When you created your comprehensive estate plan, you had the idea of it lasting the rest of your life. Unfortunately, things very rarely work out this way. Life changes fast, and your plan needs to reflect that fact. All too often, loved ones discover someone has an outdated plan that is essentially useless, inapplicable to their current lifestyle or situation.
There are no limits to how often you can update your individual plan. If you think a review is necessary, take action and make a note of any changes that are important to you and those that may affect you in the future.
Know when it’s time to make revisions
Here are some of the most common times to update or revise your estate plan:
- Divorce or marriage: Both of these will impact your personal life, finances and estate plan in a number of ways. For example, your spouse may be in line to receive all the assets in your trust upon your death. However, if you divorce, you’ll probably want to change this.
- A new addition to your family: Bringing a child into your family should call for an automatic review of your estate plan. There are many things you’re likely to address, such as ensuring that your new addition is in line to receive assets upon your death and the naming of a guardian.

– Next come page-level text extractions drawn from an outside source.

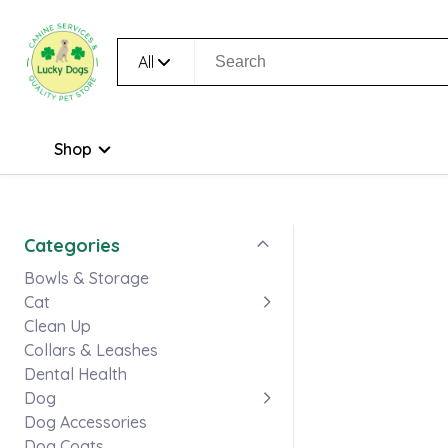
All
Shop
Categories
Bowls & Storage
Cat
Clean Up
Collars & Leashes
Dental Health
Dog
Dog Accessories
Dog Coats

- The death of someone named in a trust: Maybe your spouse is named as your sole beneficiary. It’s okay to do this, but if they pass on before you, you’ll want to update your estate plan accordingly. After all, you can’t leave your assets to someone who is no longer living.
While there is no concrete rule of thumb on when you should review and update your estate plan, it’s better to be safe than sorry. If you have any reason to believe that a change would do you good, take a closer look. The only thing that matters is that your estate plan is updated and that you’re comfortable with its conditions. This will give you and your loved ones peace of mind.